### TEXT BLOCK
☆ ☆ ☆ ☆

Another use of dd(1) is creating large files. if=/dev/urandom lets you create a file with random contents; if=/dev/zero lets you create a file filled with zeros.

Just substituting the if= with the previous command would result in a command that will fill your filesystem. To limit the amount of data copied, specify bs= and count=. bs= specifies the buffer size, which is how much data to read before starting to write. count= specifies how many full buffers to copy, so the amount of data to copy is the product of the two.

With that in mind, the following command makes a 512 MiB file full of random data, in blocks of 1KiB.

$ dd if=/dev/urandom of=random-file bs=1024 count=524288

The following will create a file full of zeroes.

$ dd if=/dev/zero of=random-file bs=1024 count=524288

dd(1) also supports the seek= option, which can be used to start writing data at a given offset to the file. This could be useful for writing to a partition elsewhere on the disk, or creating a sparse file.

This command writes the disk image, skipping the first block of the disk.

$ dd if=disk.img of=/dev/sdb seek=1

This command creates a 1GiB sparse file on file-systems that support it.

$ dd if=/dev/zero bs=1 of=sparse-file \
      seek=$(( (1024 * 1024 * 1024) - 1 )) count=1

The intent of truncate -s 1GiB sparse-file is clearer.

shred

Unlike dd which is only affectionately known as Data Destroyer, shred(1) is supposed to do this.

This writes random data in-place to attempt to replace the file contents on disk, so its data cannot be recovered.

Unfortunately, file-systems are not so simple that this works any more. Journalled file systems like ext4 may have a copy in the journal, and CoW file-systems like btrfs may have multiple copies around.

Partly this is a result of an evolutionary arms race against storage devices by file-systems to do their very best to not lose data. For this reason, I would recommend using shred(1) on the device you believe the file-system to be backed by, or if you're feeling particularly paranoid, remove the drive from the machine and physically shred it into as may pieces as you feel comfortable with..

sync

There are various layers of caching involved when writing data to a hard-disk, to provide better throughput.

☆ ☆ ☆ ☆

### DATA SECTION

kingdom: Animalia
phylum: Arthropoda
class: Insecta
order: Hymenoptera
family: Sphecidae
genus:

☆ ☆ ☆ ☆

### WORK TO DO
Reproduce the text on dd and shred word for word, everything from "Partly this is" down to "provide better throughput.".

### COMPLETE ANSWER
Partly this is a result of an evolutionary arms race against storage devices by file-systems to do their very best to not lose data. For this reason, I would recommend using shred(1) on the device you believe the file-system to be backed by, or if you're feeling particularly paranoid, remove the drive from the machine and physically shred it into as may pieces as you feel comfortable with..

sync

There are various layers of caching involved when writing data to a hard-disk, to provide better throughput.